From the first line to the last, transcribe the data exactly.

Provided records>
---

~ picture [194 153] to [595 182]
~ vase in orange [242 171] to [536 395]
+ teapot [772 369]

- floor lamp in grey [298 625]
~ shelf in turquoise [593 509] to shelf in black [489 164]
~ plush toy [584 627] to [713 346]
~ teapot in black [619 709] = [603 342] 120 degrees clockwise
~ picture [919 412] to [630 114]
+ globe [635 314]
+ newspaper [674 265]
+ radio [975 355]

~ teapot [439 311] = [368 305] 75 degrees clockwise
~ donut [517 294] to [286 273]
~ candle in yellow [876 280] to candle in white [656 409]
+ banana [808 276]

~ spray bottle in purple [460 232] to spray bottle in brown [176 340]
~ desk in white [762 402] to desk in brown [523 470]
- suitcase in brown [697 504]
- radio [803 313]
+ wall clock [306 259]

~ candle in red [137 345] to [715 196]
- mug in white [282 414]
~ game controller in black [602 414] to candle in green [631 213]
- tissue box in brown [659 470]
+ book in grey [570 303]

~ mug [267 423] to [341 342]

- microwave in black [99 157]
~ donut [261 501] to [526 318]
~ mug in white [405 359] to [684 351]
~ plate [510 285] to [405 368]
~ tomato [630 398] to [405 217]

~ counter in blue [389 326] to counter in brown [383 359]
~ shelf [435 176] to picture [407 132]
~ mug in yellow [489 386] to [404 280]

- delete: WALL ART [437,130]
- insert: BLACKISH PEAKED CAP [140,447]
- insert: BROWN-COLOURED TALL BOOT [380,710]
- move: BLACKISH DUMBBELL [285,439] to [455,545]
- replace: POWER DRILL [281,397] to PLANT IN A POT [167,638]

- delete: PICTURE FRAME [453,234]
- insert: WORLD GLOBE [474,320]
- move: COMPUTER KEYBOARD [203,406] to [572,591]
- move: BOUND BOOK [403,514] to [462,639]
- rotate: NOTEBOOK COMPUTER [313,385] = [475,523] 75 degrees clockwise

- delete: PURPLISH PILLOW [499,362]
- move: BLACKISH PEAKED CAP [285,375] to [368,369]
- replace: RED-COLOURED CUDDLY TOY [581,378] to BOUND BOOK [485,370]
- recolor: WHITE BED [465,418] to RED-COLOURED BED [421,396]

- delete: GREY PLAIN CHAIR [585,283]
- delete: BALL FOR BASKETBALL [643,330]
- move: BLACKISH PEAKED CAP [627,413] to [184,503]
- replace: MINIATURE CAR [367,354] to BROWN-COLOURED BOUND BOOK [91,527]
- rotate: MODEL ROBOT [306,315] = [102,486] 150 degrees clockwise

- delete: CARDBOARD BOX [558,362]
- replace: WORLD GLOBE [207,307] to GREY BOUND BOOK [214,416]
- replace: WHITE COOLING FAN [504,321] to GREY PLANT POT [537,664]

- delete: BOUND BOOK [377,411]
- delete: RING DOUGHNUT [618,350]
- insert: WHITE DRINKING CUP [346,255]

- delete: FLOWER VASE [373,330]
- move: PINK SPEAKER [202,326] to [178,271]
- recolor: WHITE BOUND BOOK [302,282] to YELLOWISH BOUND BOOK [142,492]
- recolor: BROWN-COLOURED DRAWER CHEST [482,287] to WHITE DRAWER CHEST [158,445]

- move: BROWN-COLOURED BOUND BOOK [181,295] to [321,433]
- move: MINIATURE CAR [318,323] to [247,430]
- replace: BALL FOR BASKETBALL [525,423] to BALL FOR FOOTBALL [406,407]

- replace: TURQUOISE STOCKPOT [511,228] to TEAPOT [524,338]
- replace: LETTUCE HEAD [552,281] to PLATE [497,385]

---

Output>
~ picture [194 153] to [595 182]
~ vase in orange [242 171] to [536 395]
+ teapot [772 369]

- floor lamp in grey [298 625]
~ shelf in turquoise [593 509] to shelf in black [489 164]
~ plush toy [584 627] to [713 346]
~ teapot in black [619 709] = [603 342] 120 degrees clockwise
~ picture [919 412] to [630 114]
+ globe [635 314]
+ newspaper [674 265]
+ radio [975 355]

~ teapot [439 311] = [368 305] 75 degrees clockwise
~ donut [517 294] to [286 273]
~ candle in yellow [876 280] to candle in white [656 409]
+ banana [808 276]

~ spray bottle in purple [460 232] to spray bottle in brown [176 340]
~ desk in white [762 402] to desk in brown [523 470]
- suitcase in brown [697 504]
- radio [803 313]
+ wall clock [306 259]

~ candle in red [137 345] to [715 196]
- mug in white [282 414]
~ game controller in black [602 414] to candle in green [631 213]
- tissue box in brown [659 470]
+ book in grey [570 303]

~ mug [267 423] to [341 342]

- microwave in black [99 157]
~ donut [261 501] to [526 318]
~ mug in white [405 359] to [684 351]
~ plate [510 285] to [405 368]
~ tomato [630 398] to [405 217]

~ counter in blue [389 326] to counter in brown [383 359]
~ shelf [435 176] to picture [407 132]
~ mug in yellow [489 386] to [404 280]

- delete: WALL ART [437,130]
- insert: BLACKISH PEAKED CAP [140,447]
- insert: BROWN-COLOURED TALL BOOT [380,710]
- move: BLACKISH DUMBBELL [285,439] to [455,545]
- replace: POWER DRILL [281,397] to PLANT IN A POT [167,638]

- delete: PICTURE FRAME [453,234]
- insert: WORLD GLOBE [474,320]
- move: COMPUTER KEYBOARD [203,406] to [572,591]
- move: BOUND BOOK [403,514] to [462,639]
- rotate: NOTEBOOK COMPUTER [313,385] = [475,523] 75 degrees clockwise

- delete: PURPLISH PILLOW [499,362]
- move: BLACKISH PEAKED CAP [285,375] to [368,369]
- replace: RED-COLOURED CUDDLY TOY [581,378] to BOUND BOOK [485,370]
- recolor: WHITE BED [465,418] to RED-COLOURED BED [421,396]

- delete: GREY PLAIN CHAIR [585,283]
- delete: BALL FOR BASKETBALL [643,330]
- move: BLACKISH PEAKED CAP [627,413] to [184,503]
- replace: MINIATURE CAR [367,354] to BROWN-COLOURED BOUND BOOK [91,527]
- rotate: MODEL ROBOT [306,315] = [102,486] 150 degrees clockwise

- delete: CARDBOARD BOX [558,362]
- replace: WORLD GLOBE [207,307] to GREY BOUND BOOK [214,416]
- replace: WHITE COOLING FAN [504,321] to GREY PLANT POT [537,664]

- delete: BOUND BOOK [377,411]
- delete: RING DOUGHNUT [618,350]
- insert: WHITE DRINKING CUP [346,255]

- delete: FLOWER VASE [373,330]
- move: PINK SPEAKER [202,326] to [178,271]
- recolor: WHITE BOUND BOOK [302,282] to YELLOWISH BOUND BOOK [142,492]
- recolor: BROWN-COLOURED DRAWER CHEST [482,287] to WHITE DRAWER CHEST [158,445]

- move: BROWN-COLOURED BOUND BOOK [181,295] to [321,433]
- move: MINIATURE CAR [318,323] to [247,430]
- replace: BALL FOR BASKETBALL [525,423] to BALL FOR FOOTBALL [406,407]

- replace: TURQUOISE STOCKPOT [511,228] to TEAPOT [524,338]
- replace: LETTUCE HEAD [552,281] to PLATE [497,385]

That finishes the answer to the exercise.